◆ **TASK OBJECTIVE**: Rewrite the lines that follow, putting "posted on" wherever "发表于" occurs and keeping the rest unchanged.
---------- DATA SHOWN
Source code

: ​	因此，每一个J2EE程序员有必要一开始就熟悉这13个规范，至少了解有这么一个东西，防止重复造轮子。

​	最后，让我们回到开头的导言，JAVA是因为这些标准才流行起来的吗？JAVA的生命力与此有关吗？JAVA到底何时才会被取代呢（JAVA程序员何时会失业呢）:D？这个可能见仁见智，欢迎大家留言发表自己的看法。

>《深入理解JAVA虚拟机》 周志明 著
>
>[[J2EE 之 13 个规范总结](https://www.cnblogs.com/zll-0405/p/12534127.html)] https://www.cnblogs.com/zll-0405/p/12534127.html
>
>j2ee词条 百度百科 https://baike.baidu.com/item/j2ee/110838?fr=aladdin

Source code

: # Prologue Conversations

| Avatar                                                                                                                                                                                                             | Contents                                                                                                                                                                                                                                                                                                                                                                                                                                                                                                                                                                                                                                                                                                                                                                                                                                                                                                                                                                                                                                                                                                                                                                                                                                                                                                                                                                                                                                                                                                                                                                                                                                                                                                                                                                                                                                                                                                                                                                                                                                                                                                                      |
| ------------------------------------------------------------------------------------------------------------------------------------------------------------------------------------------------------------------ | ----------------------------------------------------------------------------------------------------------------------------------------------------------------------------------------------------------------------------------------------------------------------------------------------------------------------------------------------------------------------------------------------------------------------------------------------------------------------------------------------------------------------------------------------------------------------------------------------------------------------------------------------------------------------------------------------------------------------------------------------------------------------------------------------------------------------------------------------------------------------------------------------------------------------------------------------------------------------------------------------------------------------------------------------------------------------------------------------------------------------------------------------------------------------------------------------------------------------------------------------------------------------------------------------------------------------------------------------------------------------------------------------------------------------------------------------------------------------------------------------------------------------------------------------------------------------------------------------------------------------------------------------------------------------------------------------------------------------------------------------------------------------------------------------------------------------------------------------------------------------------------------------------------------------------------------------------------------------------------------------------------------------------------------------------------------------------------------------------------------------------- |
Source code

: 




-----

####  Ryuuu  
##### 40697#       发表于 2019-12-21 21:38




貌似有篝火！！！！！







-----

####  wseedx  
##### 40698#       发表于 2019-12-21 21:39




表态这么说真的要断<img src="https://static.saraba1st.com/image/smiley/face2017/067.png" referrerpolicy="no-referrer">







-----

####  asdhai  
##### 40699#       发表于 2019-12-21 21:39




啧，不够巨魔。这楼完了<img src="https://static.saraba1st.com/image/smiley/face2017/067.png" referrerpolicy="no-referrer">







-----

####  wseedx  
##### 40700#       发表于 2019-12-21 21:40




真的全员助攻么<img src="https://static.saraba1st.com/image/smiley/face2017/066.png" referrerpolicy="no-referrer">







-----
--------------------
◆ **RESPONSE TO THIS EXERCISE**:
Source code

: ​	因此，每一个J2EE程序员有必要一开始就熟悉这13个规范，至少了解有这么一个东西，防止重复造轮子。

​	最后，让我们回到开头的导言，JAVA是因为这些标准才流行起来的吗？JAVA的生命力与此有关吗？JAVA到底何时才会被取代呢（JAVA程序员何时会失业呢）:D？这个可能见仁见智，欢迎大家留言发表自己的看法。

>《深入理解JAVA虚拟机》 周志明 著
>
>[[J2EE 之 13 个规范总结](https://www.cnblogs.com/zll-0405/p/12534127.html)] https://www.cnblogs.com/zll-0405/p/12534127.html
>
>j2ee词条 百度百科 https://baike.baidu.com/item/j2ee/110838?fr=aladdin

Source code

: # Prologue Conversations

| Avatar                                                                                                                                                                                                             | Contents                                                                                                                                                                                                                                                                                                                                                                                                                                                                                                                                                                                                                                                                                                                                                                                                                                                                                                                                                                                                                                                                                                                                                                                                                                                                                                                                                                                                                                                                                                                                                                                                                                                                                                                                                                                                                                                                                                                                                                                                                                                                                                                      |
| ------------------------------------------------------------------------------------------------------------------------------------------------------------------------------------------------------------------ | ----------------------------------------------------------------------------------------------------------------------------------------------------------------------------------------------------------------------------------------------------------------------------------------------------------------------------------------------------------------------------------------------------------------------------------------------------------------------------------------------------------------------------------------------------------------------------------------------------------------------------------------------------------------------------------------------------------------------------------------------------------------------------------------------------------------------------------------------------------------------------------------------------------------------------------------------------------------------------------------------------------------------------------------------------------------------------------------------------------------------------------------------------------------------------------------------------------------------------------------------------------------------------------------------------------------------------------------------------------------------------------------------------------------------------------------------------------------------------------------------------------------------------------------------------------------------------------------------------------------------------------------------------------------------------------------------------------------------------------------------------------------------------------------------------------------------------------------------------------------------------------------------------------------------------------------------------------------------------------------------------------------------------------------------------------------------------------------------------------------------------- |
Source code

: 




-----

####  Ryuuu  
##### 40697#       posted on 2019-12-21 21:38




貌似有篝火！！！！！







-----

####  wseedx  
##### 40698#       posted on 2019-12-21 21:39




表态这么说真的要断<img src="https://static.saraba1st.com/image/smiley/face2017/067.png" referrerpolicy="no-referrer">







-----

####  asdhai  
##### 40699#       posted on 2019-12-21 21:39




啧，不够巨魔。这楼完了<img src="https://static.saraba1st.com/image/smiley/face2017/067.png" referrerpolicy="no-referrer">







-----

####  wseedx  
##### 40700#       posted on 2019-12-21 21:40




真的全员助攻么<img src="https://static.saraba1st.com/image/smiley/face2017/066.png" referrerpolicy="no-referrer">







-----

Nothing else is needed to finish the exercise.